May I point out in this connection that when CIBIL was instituted to share credit and default status of the account holders, there was lack of enthusiasm from the banks in sharing information. But then, the regulator gave a push and today it has become a SOP (standard operating procedure) to check on CIBIL site. I would urge all the banks to proactively share information to IDRBT, which would help us to build a better response support system. We will not hesitate to walk the extra mile to make this happen.
Challenge is expertise
As we have seen, security is a function of four parameters - governance, policies, systems and awareness. Of these, the real challenge for the Indian financial system is the awareness. There are two kinds of awareness. One is the awareness among customers about the dos and donts in digital transactions. It may be required for banks to take upon continuous awareness campaign among all customers on the importance of information security and the abundant caution to be exercised by them. Internal awareness is the awareness among employees of the bank about security. While it is necessary to increase the overall awareness among all employees, it is imperative that a small section of employees are groomed to handle higher end security concerns, including digital forensics. Unless banks are able to have strong internal security teams, their position would be weak. Unlike other technology related activities, no organisation can afford to outsource its entire security. Banks have to take up measures to recruit and retain the right talent. More importantly, they should keep the security skills sets always alert and up to date in a world of constant threats by a more motivated group of skilled attackers. The challenge is that there is no readymade skill set in the market too. Banks have to build an entire banking security eco system themselves.
Conclusion
Let me summarise what I have been trying to communicate:
i) Cyber threat is real and is constantly evolving. No organisation is immune or can claim to be fully secure against a cyber attack.
ii) Preventive measures are a must in this scenario.
iii) Where prevention fails, make up with quick detection and decisive response.
iv) Every organisation should have an IT Governance Policy as a subset of cyber security policy. The policy should identify key assets, the risks they are exposed to, prescribe mitigation measures, roles and responsibilities in case of a cyber incident and state the response required.

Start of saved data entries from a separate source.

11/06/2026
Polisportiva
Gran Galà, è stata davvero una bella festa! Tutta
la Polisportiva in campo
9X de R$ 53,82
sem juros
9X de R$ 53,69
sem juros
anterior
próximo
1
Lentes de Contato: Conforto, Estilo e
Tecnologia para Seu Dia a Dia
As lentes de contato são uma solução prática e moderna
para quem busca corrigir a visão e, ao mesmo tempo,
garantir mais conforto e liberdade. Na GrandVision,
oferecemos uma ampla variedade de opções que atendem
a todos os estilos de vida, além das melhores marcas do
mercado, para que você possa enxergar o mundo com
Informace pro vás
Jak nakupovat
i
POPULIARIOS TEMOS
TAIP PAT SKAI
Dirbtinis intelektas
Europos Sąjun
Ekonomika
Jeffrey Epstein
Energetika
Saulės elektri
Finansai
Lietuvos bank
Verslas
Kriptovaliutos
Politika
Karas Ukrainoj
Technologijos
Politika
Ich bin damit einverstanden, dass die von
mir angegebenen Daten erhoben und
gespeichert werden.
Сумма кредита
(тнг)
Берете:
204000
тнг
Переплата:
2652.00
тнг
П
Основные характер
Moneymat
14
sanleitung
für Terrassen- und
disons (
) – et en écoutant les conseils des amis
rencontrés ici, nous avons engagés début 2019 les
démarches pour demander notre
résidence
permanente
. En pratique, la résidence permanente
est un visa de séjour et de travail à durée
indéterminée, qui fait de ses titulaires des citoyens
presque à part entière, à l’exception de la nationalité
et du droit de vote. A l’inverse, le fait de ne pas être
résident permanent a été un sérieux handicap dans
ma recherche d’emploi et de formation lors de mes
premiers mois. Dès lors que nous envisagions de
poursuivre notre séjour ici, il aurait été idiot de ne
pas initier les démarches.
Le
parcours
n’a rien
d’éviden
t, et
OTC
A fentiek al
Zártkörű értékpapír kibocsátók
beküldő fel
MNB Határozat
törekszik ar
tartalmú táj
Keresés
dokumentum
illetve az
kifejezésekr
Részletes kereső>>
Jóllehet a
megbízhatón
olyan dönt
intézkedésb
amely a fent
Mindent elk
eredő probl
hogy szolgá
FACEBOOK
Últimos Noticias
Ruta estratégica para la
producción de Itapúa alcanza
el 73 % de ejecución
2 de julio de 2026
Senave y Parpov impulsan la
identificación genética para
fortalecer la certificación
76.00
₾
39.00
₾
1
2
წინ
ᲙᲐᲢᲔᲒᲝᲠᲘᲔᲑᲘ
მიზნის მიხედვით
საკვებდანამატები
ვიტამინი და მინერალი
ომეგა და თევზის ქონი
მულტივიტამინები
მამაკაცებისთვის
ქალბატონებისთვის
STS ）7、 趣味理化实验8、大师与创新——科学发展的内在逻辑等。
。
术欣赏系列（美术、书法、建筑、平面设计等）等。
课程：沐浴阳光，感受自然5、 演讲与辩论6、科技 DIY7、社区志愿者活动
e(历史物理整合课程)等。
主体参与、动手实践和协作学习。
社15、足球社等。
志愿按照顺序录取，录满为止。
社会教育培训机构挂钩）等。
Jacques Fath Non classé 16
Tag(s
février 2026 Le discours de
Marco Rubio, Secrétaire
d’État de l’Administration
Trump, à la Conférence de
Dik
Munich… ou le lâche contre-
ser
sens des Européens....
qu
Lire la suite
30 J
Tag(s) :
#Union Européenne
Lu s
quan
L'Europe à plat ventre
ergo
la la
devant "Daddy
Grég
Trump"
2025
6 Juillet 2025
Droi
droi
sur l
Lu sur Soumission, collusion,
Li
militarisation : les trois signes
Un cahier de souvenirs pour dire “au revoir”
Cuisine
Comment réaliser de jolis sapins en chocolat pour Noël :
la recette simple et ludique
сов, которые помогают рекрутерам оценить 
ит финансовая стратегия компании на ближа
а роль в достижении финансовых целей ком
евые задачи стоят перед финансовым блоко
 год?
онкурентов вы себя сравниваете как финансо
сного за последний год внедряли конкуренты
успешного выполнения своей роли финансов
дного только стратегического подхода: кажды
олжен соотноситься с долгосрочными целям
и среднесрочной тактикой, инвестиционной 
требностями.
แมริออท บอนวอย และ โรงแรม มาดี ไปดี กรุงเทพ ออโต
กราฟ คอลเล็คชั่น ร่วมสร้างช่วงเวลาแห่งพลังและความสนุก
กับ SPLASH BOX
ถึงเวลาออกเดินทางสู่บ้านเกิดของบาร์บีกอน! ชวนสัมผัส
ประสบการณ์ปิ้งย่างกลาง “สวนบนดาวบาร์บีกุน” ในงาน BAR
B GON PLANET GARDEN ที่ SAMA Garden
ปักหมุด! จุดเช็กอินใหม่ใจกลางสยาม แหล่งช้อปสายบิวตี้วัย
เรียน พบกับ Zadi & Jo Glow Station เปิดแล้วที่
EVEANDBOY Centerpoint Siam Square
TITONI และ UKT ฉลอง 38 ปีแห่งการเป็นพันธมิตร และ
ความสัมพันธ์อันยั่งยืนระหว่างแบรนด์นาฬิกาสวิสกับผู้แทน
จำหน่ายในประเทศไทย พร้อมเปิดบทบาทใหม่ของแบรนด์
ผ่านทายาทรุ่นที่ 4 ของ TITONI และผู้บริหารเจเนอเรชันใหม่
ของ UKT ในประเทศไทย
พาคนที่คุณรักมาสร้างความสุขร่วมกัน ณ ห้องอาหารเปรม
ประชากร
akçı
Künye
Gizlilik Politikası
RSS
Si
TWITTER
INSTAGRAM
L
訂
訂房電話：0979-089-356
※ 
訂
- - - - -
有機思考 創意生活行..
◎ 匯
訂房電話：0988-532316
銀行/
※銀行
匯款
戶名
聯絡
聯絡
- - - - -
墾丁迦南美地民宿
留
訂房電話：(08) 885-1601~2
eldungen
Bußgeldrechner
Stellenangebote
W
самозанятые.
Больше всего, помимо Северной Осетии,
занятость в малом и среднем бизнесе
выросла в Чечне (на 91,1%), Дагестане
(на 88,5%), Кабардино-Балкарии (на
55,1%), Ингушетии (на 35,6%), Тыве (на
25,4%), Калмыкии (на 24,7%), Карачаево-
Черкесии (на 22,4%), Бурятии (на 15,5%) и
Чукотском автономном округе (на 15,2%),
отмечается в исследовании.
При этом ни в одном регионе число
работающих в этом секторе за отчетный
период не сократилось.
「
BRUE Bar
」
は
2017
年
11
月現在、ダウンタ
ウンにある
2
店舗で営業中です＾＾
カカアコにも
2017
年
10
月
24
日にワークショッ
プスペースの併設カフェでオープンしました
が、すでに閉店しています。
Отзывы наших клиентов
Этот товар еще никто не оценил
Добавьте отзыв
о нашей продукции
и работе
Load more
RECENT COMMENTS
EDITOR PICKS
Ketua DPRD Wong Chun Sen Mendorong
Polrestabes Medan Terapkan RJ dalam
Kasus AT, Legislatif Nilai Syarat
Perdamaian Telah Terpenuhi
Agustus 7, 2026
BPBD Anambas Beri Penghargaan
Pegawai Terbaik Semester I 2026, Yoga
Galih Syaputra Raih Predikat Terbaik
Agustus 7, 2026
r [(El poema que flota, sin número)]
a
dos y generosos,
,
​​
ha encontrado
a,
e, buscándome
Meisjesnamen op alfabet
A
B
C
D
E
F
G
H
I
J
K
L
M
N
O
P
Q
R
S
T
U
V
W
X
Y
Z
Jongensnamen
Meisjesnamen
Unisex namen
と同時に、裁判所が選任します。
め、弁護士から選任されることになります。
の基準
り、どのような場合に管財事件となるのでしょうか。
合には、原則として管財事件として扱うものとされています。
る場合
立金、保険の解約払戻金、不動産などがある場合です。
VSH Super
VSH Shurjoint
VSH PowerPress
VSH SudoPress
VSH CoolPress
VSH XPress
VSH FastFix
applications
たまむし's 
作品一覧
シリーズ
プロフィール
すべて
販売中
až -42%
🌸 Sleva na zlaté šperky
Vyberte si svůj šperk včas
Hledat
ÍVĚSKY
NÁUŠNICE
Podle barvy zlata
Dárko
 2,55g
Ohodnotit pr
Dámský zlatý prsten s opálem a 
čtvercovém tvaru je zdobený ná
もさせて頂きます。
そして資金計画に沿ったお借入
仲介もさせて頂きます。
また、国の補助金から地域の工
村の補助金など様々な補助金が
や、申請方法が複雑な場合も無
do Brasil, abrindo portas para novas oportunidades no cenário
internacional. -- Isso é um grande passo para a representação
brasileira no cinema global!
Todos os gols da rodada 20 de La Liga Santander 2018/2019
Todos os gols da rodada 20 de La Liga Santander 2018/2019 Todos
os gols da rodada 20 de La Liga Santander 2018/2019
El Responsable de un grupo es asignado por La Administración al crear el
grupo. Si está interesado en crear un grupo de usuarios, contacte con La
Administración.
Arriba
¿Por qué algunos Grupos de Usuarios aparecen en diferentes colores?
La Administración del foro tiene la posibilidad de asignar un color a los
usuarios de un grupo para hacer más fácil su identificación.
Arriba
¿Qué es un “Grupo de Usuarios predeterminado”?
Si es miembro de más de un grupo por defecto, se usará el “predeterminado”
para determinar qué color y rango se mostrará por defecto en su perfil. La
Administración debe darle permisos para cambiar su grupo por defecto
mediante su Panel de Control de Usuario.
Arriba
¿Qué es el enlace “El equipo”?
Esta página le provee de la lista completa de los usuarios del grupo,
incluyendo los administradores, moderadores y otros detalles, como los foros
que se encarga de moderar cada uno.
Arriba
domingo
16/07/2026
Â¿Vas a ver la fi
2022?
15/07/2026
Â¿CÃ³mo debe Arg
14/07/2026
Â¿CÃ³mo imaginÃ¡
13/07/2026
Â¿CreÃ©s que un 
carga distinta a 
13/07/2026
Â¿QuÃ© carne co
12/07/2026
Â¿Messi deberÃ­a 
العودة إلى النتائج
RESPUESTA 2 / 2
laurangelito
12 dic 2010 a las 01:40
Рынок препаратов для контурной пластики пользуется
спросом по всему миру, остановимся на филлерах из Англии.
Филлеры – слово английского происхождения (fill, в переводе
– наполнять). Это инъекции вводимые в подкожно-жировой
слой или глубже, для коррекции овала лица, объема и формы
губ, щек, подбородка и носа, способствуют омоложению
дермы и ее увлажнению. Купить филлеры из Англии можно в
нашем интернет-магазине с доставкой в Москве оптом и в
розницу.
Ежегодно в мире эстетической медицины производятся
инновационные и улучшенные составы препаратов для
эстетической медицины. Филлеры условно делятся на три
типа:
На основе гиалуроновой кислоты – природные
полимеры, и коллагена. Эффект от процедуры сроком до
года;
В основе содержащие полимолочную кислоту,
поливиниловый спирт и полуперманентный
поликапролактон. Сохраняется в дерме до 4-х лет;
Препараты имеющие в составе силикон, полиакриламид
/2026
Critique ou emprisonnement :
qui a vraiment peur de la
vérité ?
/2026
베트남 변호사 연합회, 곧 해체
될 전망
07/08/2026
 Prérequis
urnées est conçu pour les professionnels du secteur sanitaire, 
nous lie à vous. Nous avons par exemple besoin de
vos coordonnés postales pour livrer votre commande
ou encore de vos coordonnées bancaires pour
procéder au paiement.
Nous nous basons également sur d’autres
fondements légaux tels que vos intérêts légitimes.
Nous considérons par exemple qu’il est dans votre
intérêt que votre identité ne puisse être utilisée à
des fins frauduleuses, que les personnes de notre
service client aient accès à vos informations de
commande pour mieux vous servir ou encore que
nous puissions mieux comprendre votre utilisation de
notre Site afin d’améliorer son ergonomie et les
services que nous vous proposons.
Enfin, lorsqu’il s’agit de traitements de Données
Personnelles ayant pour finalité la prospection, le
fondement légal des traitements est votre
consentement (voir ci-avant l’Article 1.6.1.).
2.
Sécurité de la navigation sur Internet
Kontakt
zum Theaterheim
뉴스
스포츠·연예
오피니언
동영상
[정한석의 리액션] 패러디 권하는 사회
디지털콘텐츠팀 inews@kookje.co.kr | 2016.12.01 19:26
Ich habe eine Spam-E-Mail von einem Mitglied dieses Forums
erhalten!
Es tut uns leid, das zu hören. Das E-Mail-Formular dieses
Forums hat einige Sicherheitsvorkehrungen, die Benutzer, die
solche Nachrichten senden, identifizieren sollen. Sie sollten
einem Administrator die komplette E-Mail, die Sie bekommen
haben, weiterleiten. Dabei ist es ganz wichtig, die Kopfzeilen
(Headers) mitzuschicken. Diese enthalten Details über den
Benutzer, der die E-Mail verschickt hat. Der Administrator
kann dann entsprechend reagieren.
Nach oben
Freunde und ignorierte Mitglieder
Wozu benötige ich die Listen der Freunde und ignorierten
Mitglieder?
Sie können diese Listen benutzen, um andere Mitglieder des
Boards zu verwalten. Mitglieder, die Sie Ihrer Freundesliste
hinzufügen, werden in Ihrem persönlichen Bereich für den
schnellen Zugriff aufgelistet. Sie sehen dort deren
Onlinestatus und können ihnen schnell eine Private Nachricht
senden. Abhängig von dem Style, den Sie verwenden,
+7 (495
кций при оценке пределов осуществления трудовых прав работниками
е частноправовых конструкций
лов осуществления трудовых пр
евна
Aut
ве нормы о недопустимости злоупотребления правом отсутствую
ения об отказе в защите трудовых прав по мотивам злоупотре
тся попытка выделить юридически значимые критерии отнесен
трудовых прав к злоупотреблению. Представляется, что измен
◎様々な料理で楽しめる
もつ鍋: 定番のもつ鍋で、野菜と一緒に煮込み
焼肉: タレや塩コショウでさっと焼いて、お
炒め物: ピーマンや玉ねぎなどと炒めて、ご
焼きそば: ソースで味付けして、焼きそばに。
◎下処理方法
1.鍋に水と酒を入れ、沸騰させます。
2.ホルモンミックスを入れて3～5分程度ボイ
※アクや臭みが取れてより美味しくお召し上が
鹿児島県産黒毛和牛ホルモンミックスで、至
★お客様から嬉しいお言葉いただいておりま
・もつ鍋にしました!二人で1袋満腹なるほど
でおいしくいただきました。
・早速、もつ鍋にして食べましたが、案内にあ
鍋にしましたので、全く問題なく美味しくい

v) Identify worst case scenarios and plan and practice the response in each case. This is challenging as one is facing a fast moving target.
vi) The aim should be to recover from a worst case scenario as set forth in the cyber security policy.
vii) Be an active participant in sharing information on cyber threats faced.
viii) Adopt ISO 27001 which is internationally recognised best-practice standard for information security management.
In conclusion, in today's interconnected world, eternal vigilance is the price we have to pay not merely for the benefits of democracy as the old saying goes, but also to enjoy the benefits of a safe and secure financial system.